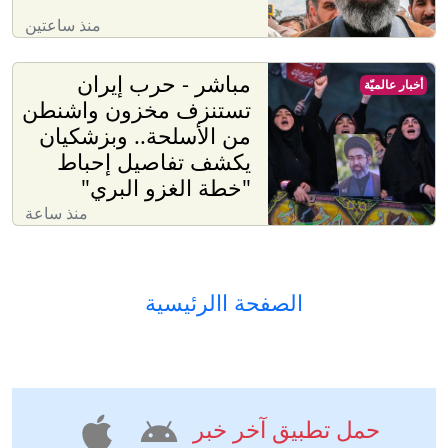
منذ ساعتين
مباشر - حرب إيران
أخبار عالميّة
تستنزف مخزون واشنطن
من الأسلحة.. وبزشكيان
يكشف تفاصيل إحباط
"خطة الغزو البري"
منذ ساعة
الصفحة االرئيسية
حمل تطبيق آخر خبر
•••
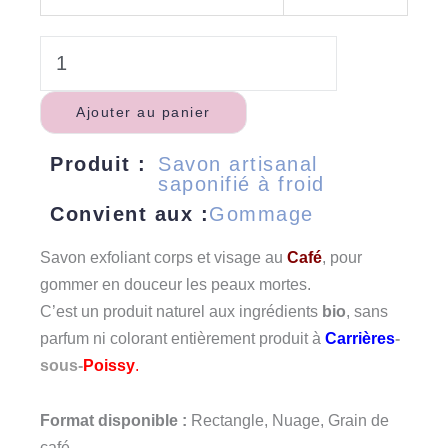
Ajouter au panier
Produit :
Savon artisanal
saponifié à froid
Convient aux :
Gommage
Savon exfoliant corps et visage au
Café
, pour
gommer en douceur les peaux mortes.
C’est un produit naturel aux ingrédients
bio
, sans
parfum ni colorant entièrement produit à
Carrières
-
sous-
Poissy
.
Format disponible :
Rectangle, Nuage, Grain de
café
•••
Exercise goal: Take the entries above and return only the lines from the one with "تستنزف مخزون واشنطن" to the one with "حمل تطبيق آخر خبر", both included, unchanged.

Response below:
تستنزف مخزون واشنطن
من الأسلحة.. وبزشكيان
يكشف تفاصيل إحباط
"خطة الغزو البري"
منذ ساعة
الصفحة االرئيسية
حمل تطبيق آخر خبر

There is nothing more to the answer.